Cost of Making the Wrong Hiring Decision
When it comes to deciding on your recruiting methods and selecting the right candidates, the amount of choices available to you is nothing short of daunting. Unfortunately, making the wrong hiring decision can cost you time and money.
In fact, according to a study conducted by the Harvard Business School, making poor hiring decisions can cost a company as much as three times an employee's annual compensation package (this includes not only base salary, but commission and bonus). But what goes into this number?
Most organizations look at their cost per hire numbers as a formula made up of both hard and soft dollars associated with recruiting a replacement.
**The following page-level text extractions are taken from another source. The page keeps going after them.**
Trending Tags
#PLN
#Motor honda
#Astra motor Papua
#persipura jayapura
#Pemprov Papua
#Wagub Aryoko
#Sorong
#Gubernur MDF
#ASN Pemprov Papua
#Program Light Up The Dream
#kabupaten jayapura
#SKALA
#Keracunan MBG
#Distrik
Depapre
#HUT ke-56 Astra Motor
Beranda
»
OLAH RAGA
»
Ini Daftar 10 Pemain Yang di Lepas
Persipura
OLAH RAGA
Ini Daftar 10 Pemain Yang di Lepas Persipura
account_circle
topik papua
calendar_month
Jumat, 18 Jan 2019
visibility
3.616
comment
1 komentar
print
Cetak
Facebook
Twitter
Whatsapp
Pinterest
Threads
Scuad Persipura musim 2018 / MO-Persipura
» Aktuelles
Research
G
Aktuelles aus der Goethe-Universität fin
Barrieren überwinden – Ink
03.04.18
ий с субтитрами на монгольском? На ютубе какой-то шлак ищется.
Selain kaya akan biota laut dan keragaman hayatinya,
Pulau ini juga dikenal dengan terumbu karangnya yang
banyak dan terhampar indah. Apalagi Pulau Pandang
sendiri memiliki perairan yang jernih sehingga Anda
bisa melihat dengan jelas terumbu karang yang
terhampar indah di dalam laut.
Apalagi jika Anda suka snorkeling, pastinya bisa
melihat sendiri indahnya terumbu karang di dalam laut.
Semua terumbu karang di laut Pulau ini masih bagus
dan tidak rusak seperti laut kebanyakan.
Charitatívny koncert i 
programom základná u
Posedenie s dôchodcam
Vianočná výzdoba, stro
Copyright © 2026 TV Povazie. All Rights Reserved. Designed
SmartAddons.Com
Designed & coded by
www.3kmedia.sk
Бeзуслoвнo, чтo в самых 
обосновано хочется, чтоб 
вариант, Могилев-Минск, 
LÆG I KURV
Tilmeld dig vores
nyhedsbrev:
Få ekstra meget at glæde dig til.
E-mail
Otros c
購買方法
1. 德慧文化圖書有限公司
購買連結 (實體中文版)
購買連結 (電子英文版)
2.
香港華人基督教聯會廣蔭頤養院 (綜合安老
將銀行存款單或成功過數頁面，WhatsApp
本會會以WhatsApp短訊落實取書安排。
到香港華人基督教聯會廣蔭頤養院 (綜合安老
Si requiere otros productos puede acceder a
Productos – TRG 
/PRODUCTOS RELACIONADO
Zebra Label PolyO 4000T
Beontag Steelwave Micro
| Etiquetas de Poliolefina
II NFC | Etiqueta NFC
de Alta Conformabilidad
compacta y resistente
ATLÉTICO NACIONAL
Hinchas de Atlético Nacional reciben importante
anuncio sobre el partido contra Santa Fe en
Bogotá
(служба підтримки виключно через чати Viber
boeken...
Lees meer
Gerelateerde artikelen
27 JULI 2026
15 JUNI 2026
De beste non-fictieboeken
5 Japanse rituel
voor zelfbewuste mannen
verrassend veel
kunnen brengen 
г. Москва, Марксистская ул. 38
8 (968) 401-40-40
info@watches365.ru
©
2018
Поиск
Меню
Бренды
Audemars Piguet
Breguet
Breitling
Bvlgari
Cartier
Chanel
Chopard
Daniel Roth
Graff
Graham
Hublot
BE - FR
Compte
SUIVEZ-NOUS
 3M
Hard dollars are the concrete definable numbers such as the actual cost of advertising, employee referral fee, relocation, sign-on bonus and such. Soft dollars are more ambiguous and take into consideration the salary of the recruiter and hiring manager for the hours spent doing the search or the cost of overtime when current employees have to cover the workload.
If your team does a good job and you hire the right candidate, your cost per hire will probably remain low.
But what is the cost of making a poor hiring decision?
Making a poor hiring decision not only costs your organization the typical cost per hire figure, but it can also cost the company in other less tangible ways. There are productivity losses in the shape of low employee morale and extra time spent on performance management, lost business relationships and goodwill, as well as other potential costs for unemployment compensation, severance pay or even legal fees.
When you hire someone, you want it to be the right someone the first time. Imagine investing time and money to hire a new employee, only to find out they aren't right for the position and you have to do it all over again.
Making the wrong hiring decision is an expensive choice and may cost you more than you realize, but it is possible to get it done right.